This is what i I think I know.
All Zen chips can do avx_256
Zen 1 and Zen + did avx 128 bits at a time, so it took two instructions to do 256 worth of avx. Zen 2 does 256 bits at a time so takes half as long.
"Like the Zen/Zen+ microarchitecture, the Zen 2 floating point unit utilizes a coprocessor architectural model comprising a dedicated rename unit, a single 4-issue, out-of-order scheduler, a 160-entry physical register file (PRF), and four execution pipelines. The in-order retire queue is shared with the integer unit. The FPU handles x87, MMX, SSE, and AVX instructions. FP loads and stores co-opt the EX unit for address calculations and the LS unit for memory accesses.
In the Zen/Zen+ microarchitecture the floating point physical registers, execution units, and data paths are 128 bits wide. For efficiency AVX-256 instructions which perform the same operation on the 128-bit upper and lower half of a YMM register are decoded into two macro-ops which pass through the FPU individually as execution resources become available and retire together. Accordingly the peak throughput is four SSE/AVX-128 instructions or two AVX-256 instructions per cycle.
Zen 2 doubles the width of the physical registers, execution units, and data paths to 256 bits. The L1 data cache bandwidth was doubled to match.
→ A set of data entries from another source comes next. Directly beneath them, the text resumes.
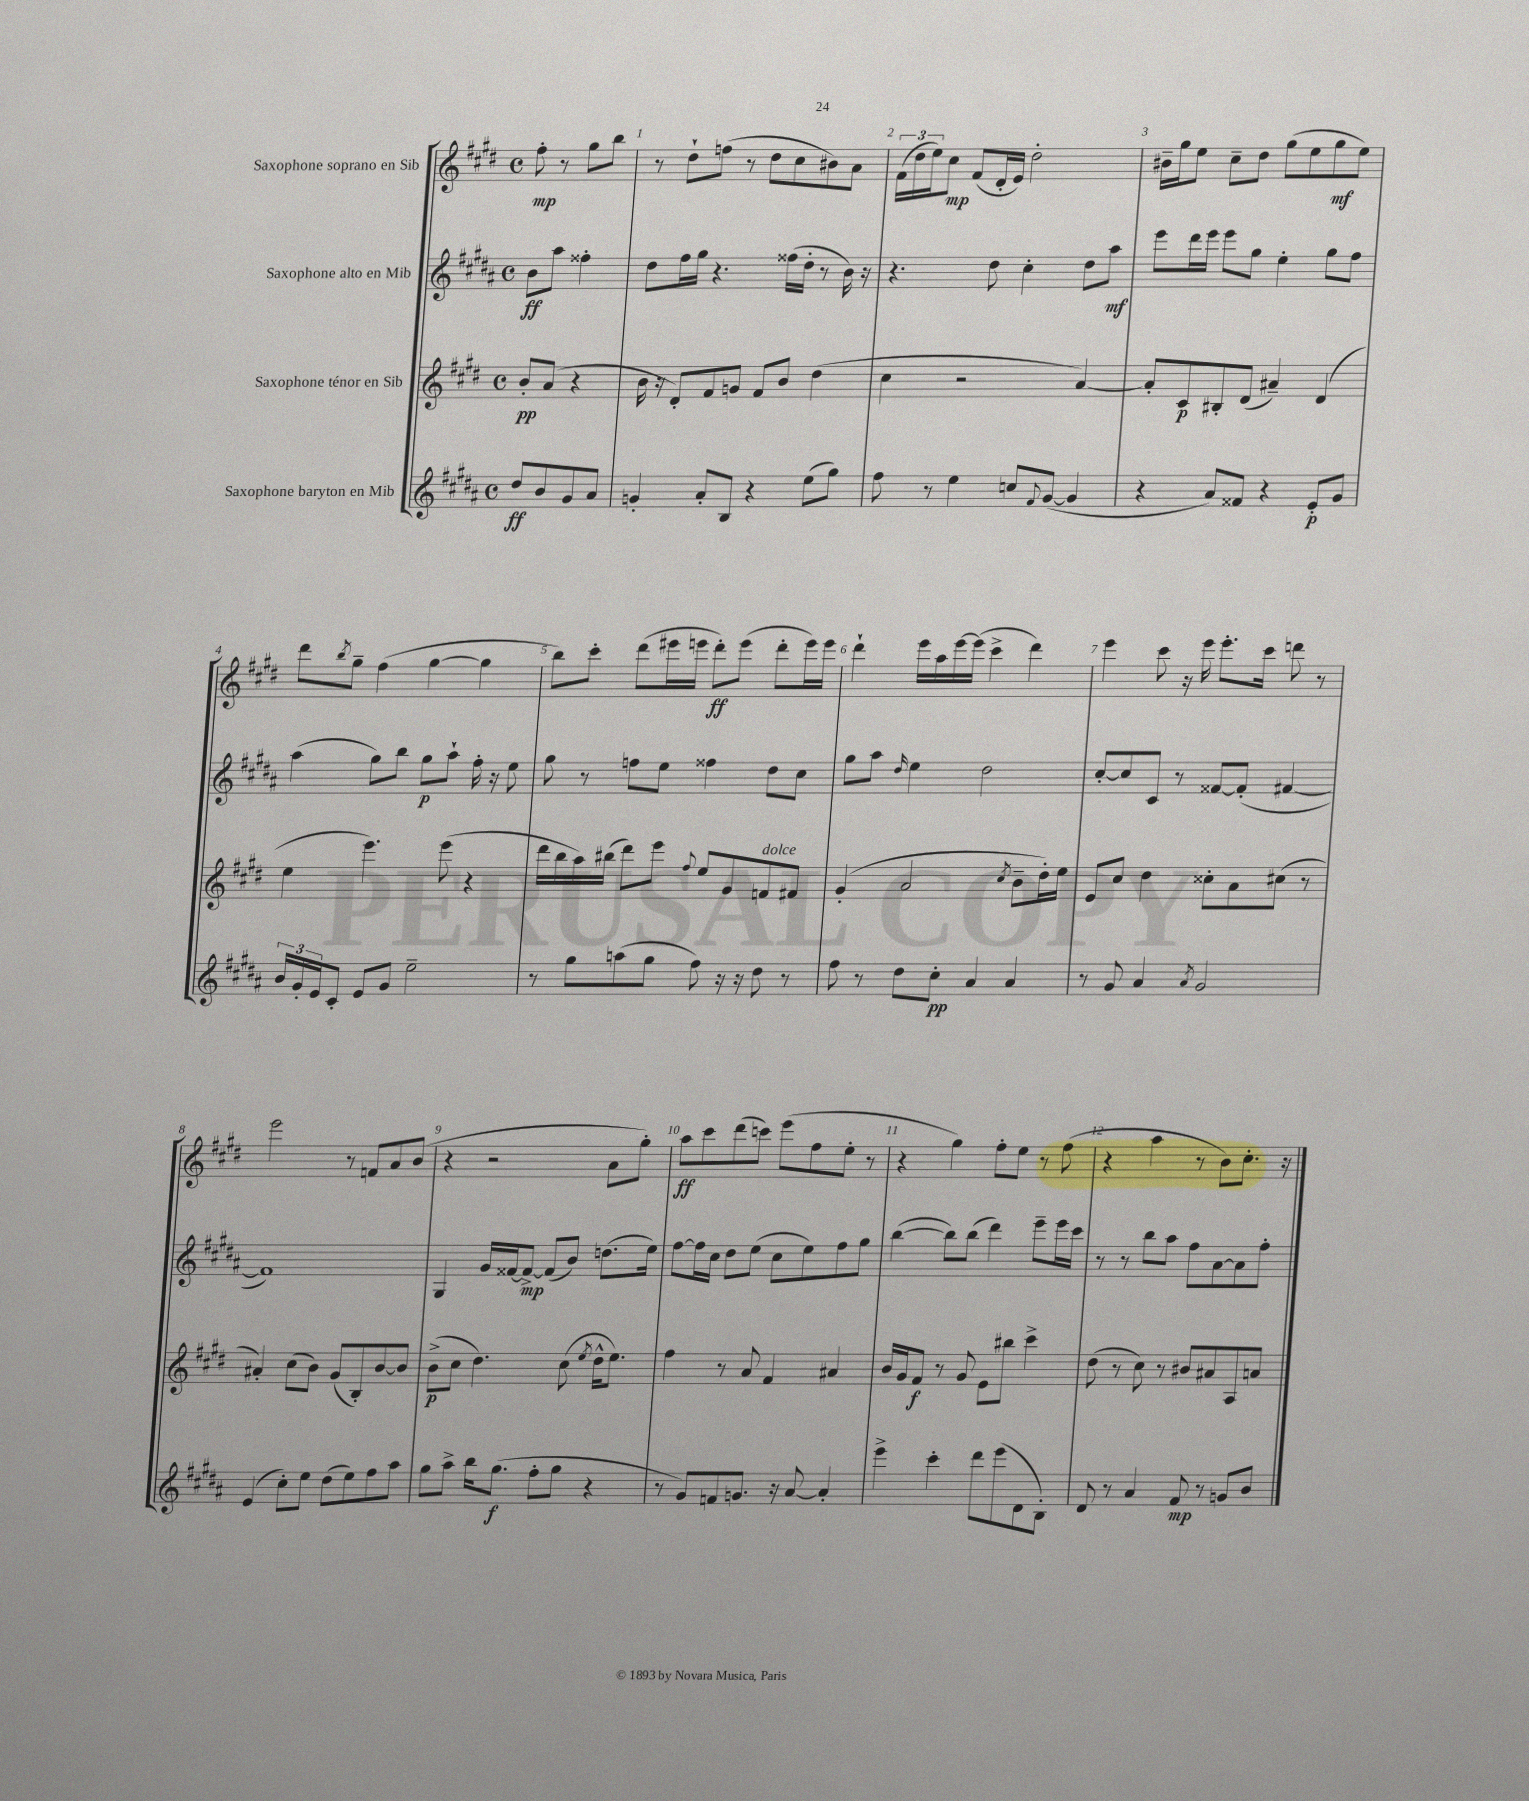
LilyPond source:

<<
\new StaffGroup <<
\new Staff = "s0" \with { instrumentName = "Saxophone soprano en Sib" } {
    \clef treble \key e \major \defaultTimeSignature \time 4/4 \partial 2
    fis''8-.\mp r8 gis''8 b''8 |
    r8 dis''8-! f''8( r8 dis''8 cis''8 bis'8) a'8 |
    \tuplet 3/2 { fis'16( dis''16 e''16) } cis''8\mp fis'8( dis'16-. e'16) dis''2-. |
    bis'16-- gis''16 e''8 cis''8-- dis''8 gis''8( e''8 gis''8\mf e''8) |
    dis'''8 \acciaccatura { b''8 } gis''8-- fis''4( gis''4~ gis''4 |
    b''8) cis'''8-. dis'''8( eis'''16 e'''16 dis'''8-.\ff) e'''8( dis'''8-. e'''16) e'''16 |
    dis'''4-! e'''16 a''16 e'''16~ e'''16( cis'''4-> dis'''4) |
    e'''4 cis'''8 r16 e'''16 e'''8.-. cis'''16 d'''8 r8 |
    e'''2 r8 f'8 a'8 b'8( |
    r4 r2 a'8 gis''8-.) |
    a''8\ff cis'''8 dis'''8( c'''8) e'''8( fis''8 e''8-. r8 |
    r4 gis''4) fis''8-. e''8 r8 fis''8( |
    r4 a''4 r8 b'8) cis''8.-. r16 \bar "|." |
}
\new Staff = "s1" \with { instrumentName = "Saxophone alto en Mib" } {
    \clef treble \key b \major \defaultTimeSignature \time 4/4 \partial 2
    b'8\ff ais''8 fisis''4-. |
    dis''8 fis''16 gis''16 r4. fisis''16( dis''16-. r8 b'16) r16 |
    r4. dis''8 cis''4-. dis''8 ais''8\mf |
    e'''8 dis'''16 e'''16 e'''8 gis''8 e''4-. gis''8 fis''8 |
    ais''4( gis''8) b''8 gis''8\p ais''8-! fis''16-. r16 e''8 |
    gis''8 r8 f''8 e''8 fisis''4 dis''8 cis''8 |
    gis''8 ais''8 \grace { dis''16 } e''4 dis''2 |
    cis''8~-. cis''8 cis'8 r8 fisis'8~ fisis'8-.( fis'4~ |
    fis'1) |
    gis4 gis'16 fisis'16~ fisis'8~->\mp fisis'8( b'8) d''8.( e''16) |
    fis''8~ fis''16 cis''16 dis''8 e''8( cis''8 e''8) fis''8 gis''8 |
    b''4~( b''8) b''8( dis'''4) e'''8-- e'''16 cis'''16 |
    r8 r8 b''8 ais''8 fis''8 ais'8~ ais'8 fis''8-. \bar "|." |
}
\new Staff = "s2" \with { instrumentName = "Saxophone ténor en Sib" } {
    \clef treble \key e \major \defaultTimeSignature \time 4/4 \partial 2
    b'8-.\pp a'8( r4 |
    b'16 r16 dis'8-.) fis'8 g'8 fis'8 b'8 dis''4( |
    cis''4 r2 a'4~) |
    a'8-. cis'8\p bis8-. dis'8( ais'4--) dis'4( |
    e''4 e'''4.) e'''8( r4 |
    dis'''16 b''16 a''16) bis''16( dis'''8) e'''8 \appoggiatura { fis''8 } e''8 gis'8 f'8^\markup { \italic "dolce" } fis'8 |
    gis'4-.( a'2 \acciaccatura { cis''8 } b'8-- dis''16-.) e''16 |
    e'8 cis''8 dis''4 cisis''8-. a'8 cis''8( r8 |
    ais'4-.) cis''8( b'8) gis'8( b8-.) b'8~ b'8 |
    b'8->\p( cis''8 dis''4.) cis''8( \acciaccatura { e''8 } dis''16-^ e''8.) |
    fis''4 r8 a'8 fis'4 ais'4 |
    b'16 gis'16 fis'8\f r8 gis'8 e'8 bis''8 cis'''4-> |
    dis''8( r8 cis''8) r8 bis'8 ais'8 a8 a'8 \bar "|." |
}
\new Staff = "s3" \with { instrumentName = "Saxophone baryton en Mib" } {
    \clef treble \key b \major \defaultTimeSignature \time 4/4 \partial 2
    dis''8\ff b'8 gis'8 ais'8 |
    g'4-. ais'8-. b8 r4 e''8( gis''8) |
    fis''8 r8 e''4 c''8 \appoggiatura { fis'8 } gis'8~( gis'4 |
    r4 ais'8) fisis'8 r4 e'8-.\p gis'8 |
    \tuplet 3/2 { b'16 gis'16-. e'16 } cis'8-. e'8 gis'8 e''2-- |
    r8 gis''8 a''8( gis''8 fis''8) r16 r16 dis''8 r8 |
    fis''8 r8 dis''8 cis''8-.\pp ais'4 ais'4 |
    r8 gis'8 ais'4 \acciaccatura { ais'8 } gis'2 |
    e'4( cis''8-.) e''8 dis''8( e''8) fis''8 ais''8 |
    gis''8 ais''8-> b''16 gis''8.\f( fis''8-. gis''8 r4 |
    r8 gis'8) f'8 g'8. r16 ais'8~ ais'4-. |
    e'''4-> cis'''4-. dis'''8 e'''8( dis'8 b8-.) |
    dis'8 r8 ais'4 fis'8\mp r8 g'8 b'8 \bar "|." |
}
>>
>>
\layout { \context { \Score \override BarNumber.break-visibility = ##(#f #t #t) barNumberVisibility = #all-bar-numbers-visible } }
The number of micro-ops issued by the FP scheduler remains four, implying most AVX-256 instructions decode to a single macro-op which conserves queue entries and reduces pressure on RCU and scheduling resources. AMD did not disclose how the FPU was restructured. Die shots suggest two execution blocks splitting the PRF and FP ALUs, one operating on the lower 128 bits of a YMM register, executing x87, MMX, SSE, and AVX instructions, the other on the upper 128 bits for AVX-256 instructions. This improvement doubles the peak throughput of AVX-256 instructions to four per cycle, or in other words, up to 32 FLOPs/cycle in single precision or up to 16 FLOPs/cycle in double precision. Another improvement reduces the latency of double-precision vector multiplications from 4 to 3 cycles, equal to the latency of single-precision multiplications. The latency of fused multiply-add (FMA) instructions remains 5 cycles." -
https://en.wikichip.org/wiki/amd/microa ... Point_Unit
What i do not know is if the version of GROMACS in current use can tell Zen 2 from Zen 1/+. You would get the same answers even if you couldn't, but it might not have the same optimization. I would guess the change log over at GROMACS.org would show when/if that optimization was added.